Imran Khan has been making claims that his party leaders are being targeted by midnight raids, custodial torture, and through other illegal means. He said Pakistan was 129 out of 140 countries in the rule of law index "before the crackdown on PTI was unleashed with an assault on our fundamental rights never experienced before by the nation". "Today, we have fallen to the levels of Myanmar and Sudan where might is right is the law. Without the rule of law we will neither have democracy (freedom) or prosperity nor a future," he said.
Just today, Awami Muslim League chief Sheikh Rashid claimed that some 80-90 people, including Rangers, Islamabad police, and others raided his home forcefully during the early hours of Wednesday.
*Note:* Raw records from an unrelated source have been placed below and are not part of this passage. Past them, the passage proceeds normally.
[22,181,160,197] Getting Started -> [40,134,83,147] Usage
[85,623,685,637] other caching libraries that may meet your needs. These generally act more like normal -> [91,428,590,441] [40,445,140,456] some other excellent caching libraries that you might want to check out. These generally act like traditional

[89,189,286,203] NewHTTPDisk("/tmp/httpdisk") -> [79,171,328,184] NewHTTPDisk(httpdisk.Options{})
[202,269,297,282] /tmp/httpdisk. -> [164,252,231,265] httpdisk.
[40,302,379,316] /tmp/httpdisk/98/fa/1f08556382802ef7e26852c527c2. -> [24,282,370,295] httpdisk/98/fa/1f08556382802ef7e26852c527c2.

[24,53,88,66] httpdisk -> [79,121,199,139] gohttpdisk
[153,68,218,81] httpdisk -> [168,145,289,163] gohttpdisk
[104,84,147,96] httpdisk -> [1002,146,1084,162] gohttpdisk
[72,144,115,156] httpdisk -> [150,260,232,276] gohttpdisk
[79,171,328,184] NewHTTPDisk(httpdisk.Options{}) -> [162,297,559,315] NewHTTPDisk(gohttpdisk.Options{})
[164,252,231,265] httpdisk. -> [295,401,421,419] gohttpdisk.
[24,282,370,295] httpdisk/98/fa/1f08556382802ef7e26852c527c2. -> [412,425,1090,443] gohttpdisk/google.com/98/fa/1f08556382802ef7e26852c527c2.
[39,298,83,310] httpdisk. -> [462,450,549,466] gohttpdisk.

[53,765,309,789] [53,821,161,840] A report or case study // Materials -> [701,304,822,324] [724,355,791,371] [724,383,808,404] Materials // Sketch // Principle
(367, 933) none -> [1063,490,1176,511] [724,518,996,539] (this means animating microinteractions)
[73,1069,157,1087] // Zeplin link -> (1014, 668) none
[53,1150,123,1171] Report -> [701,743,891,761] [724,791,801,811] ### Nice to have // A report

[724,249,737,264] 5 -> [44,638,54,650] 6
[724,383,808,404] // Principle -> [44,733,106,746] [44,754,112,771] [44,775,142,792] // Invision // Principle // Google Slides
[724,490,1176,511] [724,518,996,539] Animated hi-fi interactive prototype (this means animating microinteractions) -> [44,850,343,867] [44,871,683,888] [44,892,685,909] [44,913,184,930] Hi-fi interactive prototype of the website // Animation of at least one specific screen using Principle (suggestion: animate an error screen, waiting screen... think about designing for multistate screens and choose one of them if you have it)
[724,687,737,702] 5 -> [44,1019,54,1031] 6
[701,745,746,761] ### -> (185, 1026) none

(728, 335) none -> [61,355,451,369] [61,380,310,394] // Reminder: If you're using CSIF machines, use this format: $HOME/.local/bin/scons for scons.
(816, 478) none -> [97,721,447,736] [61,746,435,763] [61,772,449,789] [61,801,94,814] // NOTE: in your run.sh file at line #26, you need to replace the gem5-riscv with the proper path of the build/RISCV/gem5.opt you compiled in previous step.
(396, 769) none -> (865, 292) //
In a tweet, he said that he was not present at his home but the people conducting the raid broke the arms of the workers and took away his licensed weapons, CCTV footage of his house, and "both of his cars".
Before this, the authorities targeted several senior leaders of Pakistan Tehreek-e-Insaf (PTI). Former minister Shireen Mazari was arrested five times before she decided to quit PTI. Fawad Chaudhry, who was also minister in the Imran Khan cabinet, resigned from the party fearing action against him.
The army has begun the process to charge people involved in the attack on military installations following the arrest of Imran Khan. The former prime minister has called these exits "forced divorce". In a tweet last week, Khan said: "On the pretext of arson on 9th May (condemned by the entire PTI leadership) the state is trying to dismantle the party including “forced divorces” and trying PTI members in military courts."
Pakistan's Interior Minister Rana Sanaullah on Tuesday said that Imran Khan will be tried in a military court. The minister claimed that Khan was the "architect" of the May 9 incidents in which military and state installations were attacked by his party workers following his arrest.
Imran Khan on Monday said the current government was far worse than General Musharraf's martial law. "With complete disregard for the rule of law, this fascist govt - far worse than General Musharraf's martial law, has a one-point agenda which is to crush PTI," he said.
In a separate development, the police lodged FIRs against former PTI lawmakers and about 250 other workers of the party in Swat. The agencies have so far arrested over 10,000 workers of Imran Khan's party across the country, 4,000 of them from Punjab.